Cultist Simulator’s free-form approach to play is undoubtedly intimidating β its near complete lack of guidance can frequently be frustrating β but is also its greatest strength. My early hours with the game saw me scratching my head in confusion, until my trial and error began to pay off when I pieced together enough information to determine I had the ability to raise the dead…and how to obtain a steady supply of corpses to experiment on. It was a ghoulish, yet fun decision on my part: one that is by no means a necessity for players who’d prefer not to devote themselves to murder and necromancy. And then there’s the Mansus, a collective unconscious that is essentially another entire game lurking beneath the surface. But that’s a secret best uncovered first-hand.
I did not uncover the most bizarre systems during my first playthrough, or even my second. Failure is not the end; your ideas persist even after your body perishes, and with each game that ends prematurely, Cultist Simulator presents you with three possible choices for a successor, depending on the trajectory your last playthrough took. An early run saw me attract a sizeable amount of unwanted attention from the authorities, though my cult leader succumbed to despair before the police could mount an ironclad case against me. This allowed me to choose as my heir a detective of the very unit that had been hunting me, at which point the script was flipped: I could stay true to my newfound occupation and suppress the allies of my predecessor, or I could burn the most damning evidence, twisting the resources at my disposal as a means to become the most powerful cult leader of all. Later, I had a very successful run as a Physician who treated patients by day, only to stalk the streets for prey by night. Conversely, the Bright Young Thing, a Gatsby-esque socialite, began with a large amount of Funds but very little experience in the dark arts, which made progressing difficult despite the monetary safety net. These scenarios vary tremendously from each other, each comes with their own unique cards and writing, and each gently pushes the player in a different direction. Fail enough times and you’re sure to find one you’ll gel with, though do be aware that there’s only one save slot, which begins with the Aspirant every time.

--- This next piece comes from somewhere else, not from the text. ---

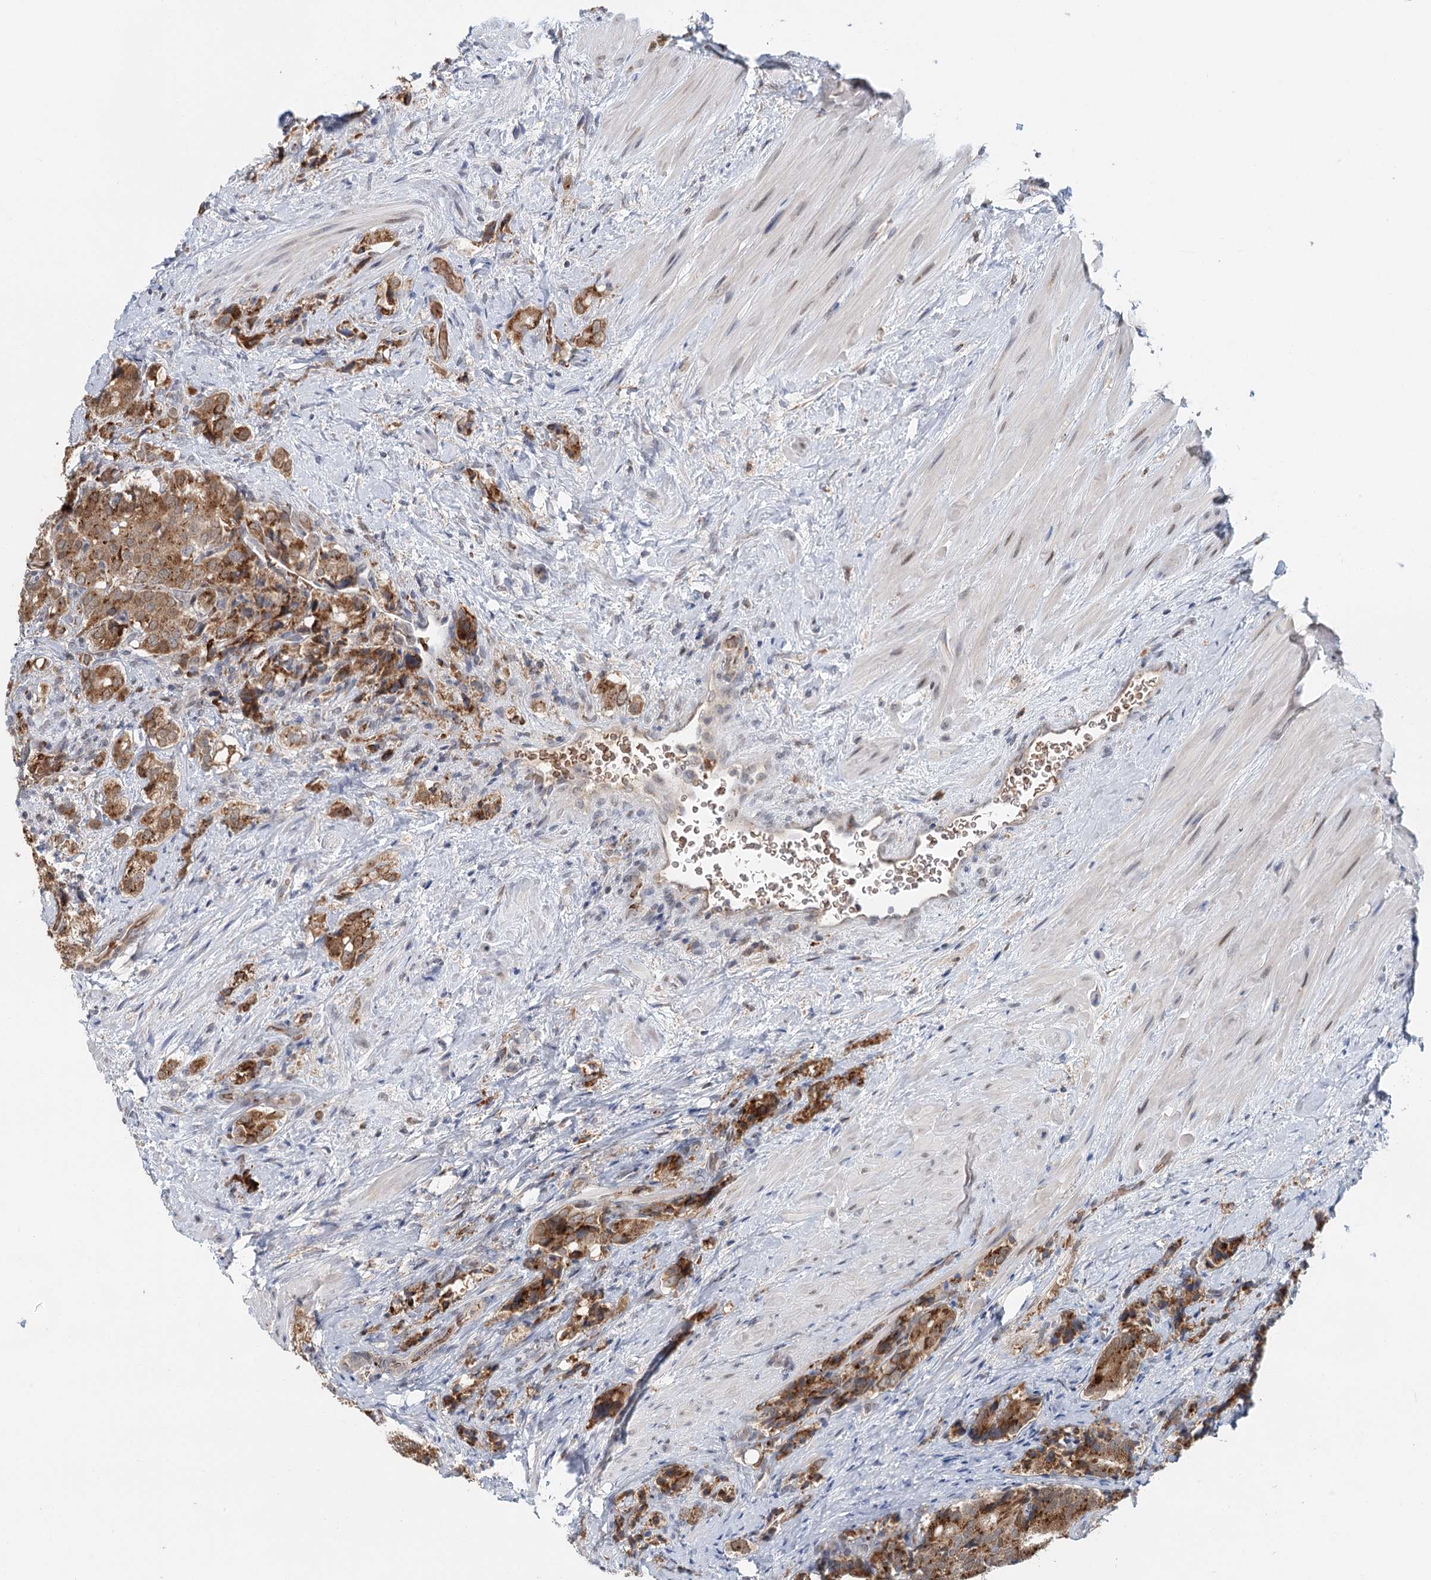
{"staining": {"intensity": "moderate", "quantity": ">75%", "location": "cytoplasmic/membranous"}, "tissue": "prostate cancer", "cell_type": "Tumor cells", "image_type": "cancer", "snomed": [{"axis": "morphology", "description": "Adenocarcinoma, High grade"}, {"axis": "topography", "description": "Prostate"}], "caption": "Immunohistochemical staining of human prostate cancer (adenocarcinoma (high-grade)) reveals medium levels of moderate cytoplasmic/membranous staining in approximately >75% of tumor cells. Nuclei are stained in blue.", "gene": "ADK", "patient": {"sex": "male", "age": 65}}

I admit I had some reservations going into a game set across a single virtual table, but these soon fell away as I fell in love with Cultist Simulator’s graphic design. Each card boasts a unique, elegant design that effectively combines the jazz age with goth (totally my jam) while care has been taken to ensure they all look like they came out of the same pack. The music is equally lovely, languidly existing someplace between creepy and relaxing. This detached, almost mechanical minimalism on all fronts is incredibly suitable to Cultist Simulator’s themes.
Robust, lovingly presented, and expertly written, Cultist Simulator is an elegant metaphor for existence as a starving artist under capitalism…only your art may have world-ending repercussions. Hauntingly rapturous to play and replay, it won’t let you be the next Jim Jones, but it might just make you the next Torgo. With sassier hair, naturally.